Pourquoi le prétraitement DAF est-il obligatoire avant le MBR sur eau blanche ?
Le DAF élimine 70 à 90 % des fines colloïdales, des matières collantes et des solides émulsifiés qui, autrement, se logeraient dans les pores de 0,1 μm et feraient passer la PTM de 5 kPa à plus de 30 kPa en quelques jours. Une unité DAF ZSQ (4 à 300 m³/h) dimensionnée à 15–25 m³/h par m³ de surface membranaire constitue l'enveloppe standard. Se passer du DAF est la cause la plus fréquente du remplacement prématuré des membranes sur ce type de service.
Puis-je revendiquer un crédit d'abattement logarithmique des virus sur la membrane de 0,1 μm ?

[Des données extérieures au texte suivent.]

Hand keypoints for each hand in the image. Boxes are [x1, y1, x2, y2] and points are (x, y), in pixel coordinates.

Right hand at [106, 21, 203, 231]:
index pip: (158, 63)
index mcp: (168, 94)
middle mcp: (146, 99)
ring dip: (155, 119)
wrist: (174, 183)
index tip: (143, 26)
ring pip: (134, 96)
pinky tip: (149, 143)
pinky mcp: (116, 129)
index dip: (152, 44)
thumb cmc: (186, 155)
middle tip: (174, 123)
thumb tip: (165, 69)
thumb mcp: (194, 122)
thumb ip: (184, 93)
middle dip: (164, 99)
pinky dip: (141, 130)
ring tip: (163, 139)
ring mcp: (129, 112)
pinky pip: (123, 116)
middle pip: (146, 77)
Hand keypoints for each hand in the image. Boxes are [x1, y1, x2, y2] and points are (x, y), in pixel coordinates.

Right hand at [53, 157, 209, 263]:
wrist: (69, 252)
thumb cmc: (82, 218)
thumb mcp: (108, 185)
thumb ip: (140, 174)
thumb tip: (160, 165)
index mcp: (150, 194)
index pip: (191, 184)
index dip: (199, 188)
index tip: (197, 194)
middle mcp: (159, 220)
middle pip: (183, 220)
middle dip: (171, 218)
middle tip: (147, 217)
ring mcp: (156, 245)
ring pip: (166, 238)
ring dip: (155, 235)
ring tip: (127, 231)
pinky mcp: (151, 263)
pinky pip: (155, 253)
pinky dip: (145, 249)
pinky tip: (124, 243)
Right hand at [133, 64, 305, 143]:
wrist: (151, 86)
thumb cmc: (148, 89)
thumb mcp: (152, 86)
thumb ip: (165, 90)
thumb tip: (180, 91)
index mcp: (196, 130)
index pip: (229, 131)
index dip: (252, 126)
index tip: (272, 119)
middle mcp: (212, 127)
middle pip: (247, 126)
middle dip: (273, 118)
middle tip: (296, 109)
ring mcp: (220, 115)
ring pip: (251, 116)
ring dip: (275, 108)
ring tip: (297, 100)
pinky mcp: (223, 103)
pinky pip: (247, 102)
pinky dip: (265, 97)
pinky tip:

Non. La revue MDPI Water de 2014 a confirmé que la MF/UF dans les MBR ne constituent pas des barrières par exclusion de taille pour les virus les plus petits (MDPI Water, 2014). Toute spécification de réutilisation exigeant une réduction virale nécessite une étape aval par UV ou chlore ; la membrane assure l'enveloppe MES, pas la barrière pathogène.
Quels sont le TRS et le rendement de boues typiques pour un MBR sur eau blanche ?
Le TRS se situe entre 30 et 60 jours et le rendement de boues entre 0,2 et 0,35 kg de MES par kg de DBO éliminé — inférieur à celui d'un MBR municipal, car une partie de la DCO de l'eau blanche est déjà partiellement oxydée. Les boues extraites à 0,5–1,5 % de MS alimentent un filtre-presse à plateaux produisant un gâteau à 22–28 % de MS.
Comment choisir entre un MBR à membranes planes et à fibres creuses sur eau blanche ?
La membrane plane PVDF est le choix par défaut en dessous d'environ 5 000 m³/jour, car le canal ouvert laisse passer les fibres sans colmatage et le balayage à l'air y est uniforme. Le système à fibres creuses en flux latéral ne se justifie qu'au-dessus de ce débit, sur des flux relativement propres. Pour les boucles de machine à papier avec matières collantes et fines, le module à membranes planes PVDF série DF (80–225 m² par cassette) est le choix technique.